##### Quoted passage

You sound utterly batshit

PositiveVibez · 29/07/2019 19:12

I felt attacked I guess. My kids are off limits

🙄 Absolute Drama llama

Valanice1989 · 29/07/2019 19:31

I am empathic, thoughtful and most importantly I am Myself! I'm genuine. I don't like someone trying to provoke a reaction out of me.

OP, I think your friend just can't handle you because you're too REAL.

SpankYouMuchly · 29/07/2019 19:33

You sound lovely.Hmm

Pleaser256 · 29/07/2019 19:57

OP I don’t think you are coming across as empathetic at all. She is sharing a very serious problem with you, and here you, slating her on a forum. So what if in your eyes you think she made a faux pas by “bringing your child into it” - Even if that was a big no no, you know she is distressed by what’s going on with her family, so why would you not cut her some slack rather than slag her off online? I think what you’re doing is way worse than what she did or said. If I was your friend and reading this, I’d be upset that you couldn’t look past this one very small thing that she said, and that you couldn’t look at the wider picture of what she is going through. Now that’s what true empathy is

Dieu · 29/07/2019 20:24

Sorry, but you're being really precious.

##########
##### Information shown

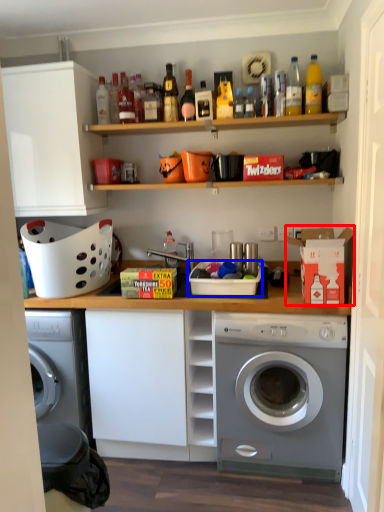
Question: Which object is closer to the camera taking this photo, cardboard box (highlighted by a red box) or basket (highlighted by a blue box)?

Choices:
 (A) cardboard box
 (B) basket

Answer: (A)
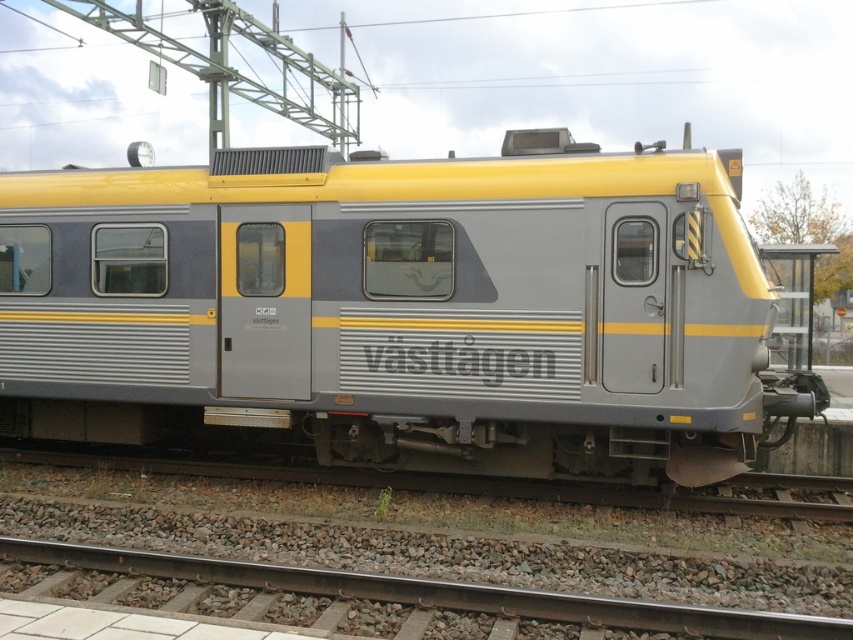
In the scene shown: You are standing on the platform and see the point marked at coordinates (402, 308). What object is located at that point?

The metallic gray train at center is located at point (402, 308).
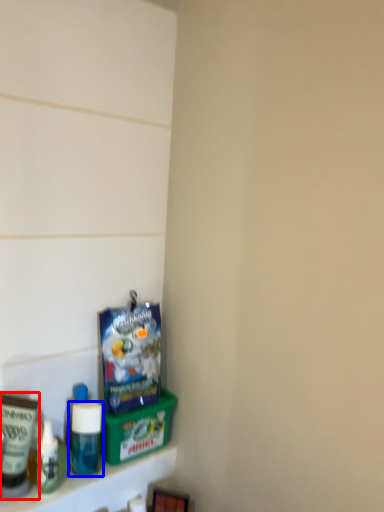
Question: Among these objects, which one is nearest to the camera, toiletry (highlighted by a red box) or bottle (highlighted by a blue box)?

Choices:
 (A) toiletry
 (B) bottle

Answer: (A)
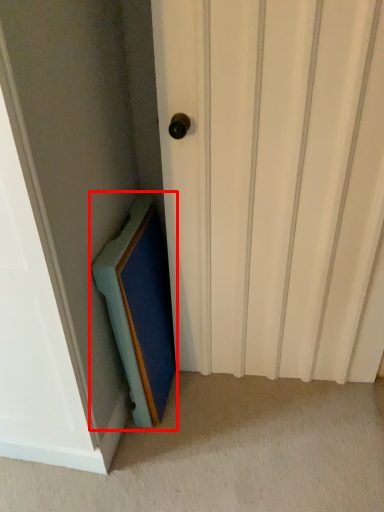
Question: In this image, where is medicine cabinet (annotated by the red box) located relative to door?

Choices:
 (A) right
 (B) left

Answer: (B)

##########

_Assignment 1_
In the forum thread, what does the post beginning "OP I don’t think you are coming across as empathetic" say the friend is sharing?
_Assignment 2_
Translate this sentence from the forum thread into Spanish: "I don't like someone trying to provoke a reaction out of me."
The rows are separate material from the forum thread.

_Task solution 1_
A very serious problem.

_Task solution 2_
No me gusta que alguien intente provocarme una reacción.